A simple working distinction is:

Type of Cost Usual Responsible Party
AEP application or renewal for employment with the company Employer
9(g) visa costs tied to company employment Usually employer
Penalty caused by employer’s late filing Employer
Penalty caused solely by employee’s failure to submit documents Possibly employee, with proof
Dependent visa costs Often employee, unless contract says employer
Employee’s passport renewal Employee
Optional expedited processing requested by employee Employee, unless employer benefits
Company-required medical exam Usually employer
Local occupational permits required for employer’s operations Often employer, depending on local rule and policy

14. What Employers Should Avoid

Employers should avoid:

  • deducting work permit renewal fees without written authority;
  • making undocumented deductions;
  • charging penalties caused by employer delay to the employee;
  • shifting mandatory compliance costs after hiring without prior agreement;
  • using reimbursement clauses as a restraint on resignation;
  • refusing to release final pay unless the employee pays disputed permit costs;
  • requiring reimbursement without receipts;
  • treating foreign employees differently in a discriminatory or arbitrary way;
  • allowing permits to expire while the employee continues working.

Non-compliance can create labor, immigration, tax, and reputational risk.


15. What Employees Should Check

An employee should review:

  • the employment contract;
  • offer letter;
  • assignment letter;
  • company immigration policy;
  • payroll deduction authorization;
  • reimbursement agreement;
  • official receipts for government fees;
  • whether the renewal is for the employer’s benefit or personal immigration status;
  • who caused any late filing penalty;
  • whether the amount charged matches actual government fees.

An employee should be especially cautious about signing a broad authorization allowing the employer to deduct “all visa and permit costs” without itemization or limits.


16. Best Practice for Employers

The best practice is to state the rule clearly in writing:

The company shall shoulder the costs of mandatory work authorization documents required for the employee to legally perform work for the company, including the Alien Employment Permit and employment visa costs, except for personal immigration costs, dependent-related costs, penalties caused by the employee’s unjustified delay, or costs expressly assigned to the employee under this agreement.

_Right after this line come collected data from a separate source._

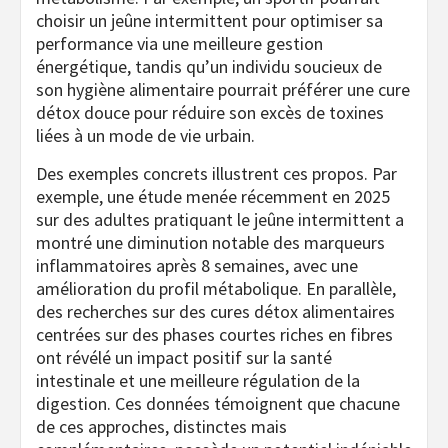
choisir un jeûne intermittent pour optimiser sa
performance via une meilleure gestion
énergétique, tandis qu’un individu soucieux de
son hygiène alimentaire pourrait préférer une cure
détox douce pour réduire son excès de toxines
liées à un mode de vie urbain.
Des exemples concrets illustrent ces propos. Par
exemple, une étude menée récemment en 2025
sur des adultes pratiquant le jeûne intermittent a
montré une diminution notable des marqueurs
inflammatoires après 8 semaines, avec une
amélioration du profil métabolique. En parallèle,
des recherches sur des cures détox alimentaires
centrées sur des phases courtes riches en fibres
ont révélé un impact positif sur la santé
intestinale et une meilleure régulation de la
digestion. Ces données témoignent que chacune
de ces approches, distinctes mais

Employers should also maintain a permit calendar. Renewal deadlines should be tracked well in advance because late renewal can disrupt the employee’s legal ability to work.


17. Best Practice for Employees

Employees should ask for written clarification before the renewal is processed. The employee should not rely on verbal assurances.

A practical written clarification may say:

Please confirm whether the company will shoulder the AEP and employment visa renewal fees, including government filing fees and processing charges, since these are required for my continued employment with the company.

This creates a clear record before the expense is incurred.


18. Final Legal Position

In the Philippine context, a work permit renewal fee is generally an employment compliance cost when the permit is required for the employee to legally work for the employer. For foreign employees, this most often means the Alien Employment Permit and related employment visa documentation.

The legally safer and more equitable position is that the employer pays the renewal fee. The employer may shift or recover certain costs from the employee only where the arrangement is clear, lawful, reasonable, documented, and not inconsistent with labor standards or public policy.

The decisive factors are:

  1. whether the permit is required for the employer to lawfully employ the worker;
  2. whether the employment contract assigns the cost;
  3. whether the cost is mandatory or personal;
  4. whether the deduction or reimbursement is reasonable;
  5. whether the employee freely agreed;
  6. whether the employer caused any penalty; and
  7. whether the arrangement undermines wage protection or labor rights.

In ordinary employer-sponsored employment, especially for an AEP renewal, the answer is straightforward in practice: the employer should pay.

Disclaimer: This content is not legal advice and may involve AI assistance. Information may be inaccurate.